Mes chers collègues, la Constitution n’a pas fait du Sénat une chambre consultative, comme du temps du Conseil de la République. Loin de nous l’idée de déclencher une bataille institutionnelle, mais force est de constater que les autres détenteurs de l’initiative législative ne nous ont, jusqu’à présent, guère épargnés sur le sujet des collectivités territoriales. Comment expliquer demain aux élus locaux de ce pays que les sénateurs qu’ils élisent pour, entre autres missions, les représenter sont en train de perdre leur pouvoir d’influer sur le statut et les compétences de leurs collectivités ? Quelle cohérence y aurait-il à donner au Sénat une priorité d’examen des projets de loi ayant pour principal objet l’organisation des collectivités territoriales, si son vote n’a guère d’importance ? À quoi bon avoir le premier mot, depuis la révision constitutionnelle de 2003, si l’Assemblée nationale peut avoir le dernier ?

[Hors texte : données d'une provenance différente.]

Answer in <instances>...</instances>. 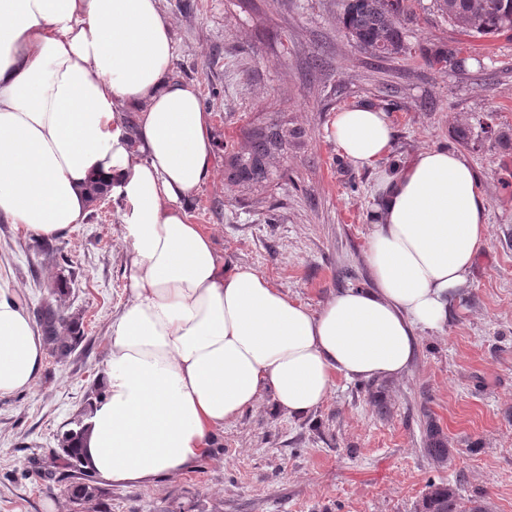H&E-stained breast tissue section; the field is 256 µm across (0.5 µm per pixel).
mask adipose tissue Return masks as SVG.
<instances>
[{
    "mask_svg": "<svg viewBox=\"0 0 512 512\" xmlns=\"http://www.w3.org/2000/svg\"><path fill=\"white\" fill-rule=\"evenodd\" d=\"M174 57L161 0H0V222L58 239L87 222L93 180L118 206L127 298L80 442L86 469L116 484L199 464L262 395L304 418L336 377L400 378L487 241L469 162L428 147L386 166L392 125L359 102L335 113L330 138L375 175L371 287L315 313L255 270H225L190 214L216 171L212 114ZM43 357L35 321L0 287V397L33 389Z\"/></svg>",
    "mask_w": 512,
    "mask_h": 512,
    "instance_id": "adipose-tissue-1",
    "label": "adipose tissue"
}]
</instances>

Mes chers collègues, vous l’aurez compris, notre proposition de loi constitutionnelle est d’abord un message fort destiné à réparer l’humiliation subie par le Sénat au regard des conditions navrantes de l’examen du projet de loi de réforme des collectivités territoriales. Mais elle n’est pas que cela, puisqu’elle répond à un véritable silence du texte constitutionnel en le comblant de façon cohérente, mais aussi mesurée. Il y va, aujourd’hui, de l’honneur du Sénat de la République, mais aussi de celui de tous ses membres, eux qui concourent à l’expression de la volonté générale.
Pour toutes ces raisons, dans l’intérêt du Sénat et des collectivités territoriales de ce pays, je vous invite, mes chers collègues, à faire preuve de responsabilité, d’une part en repoussant la motion tendant au renvoi à la commission, d’autre part en adoptant cette proposition de loi constitutionnelle du groupe du RDSE.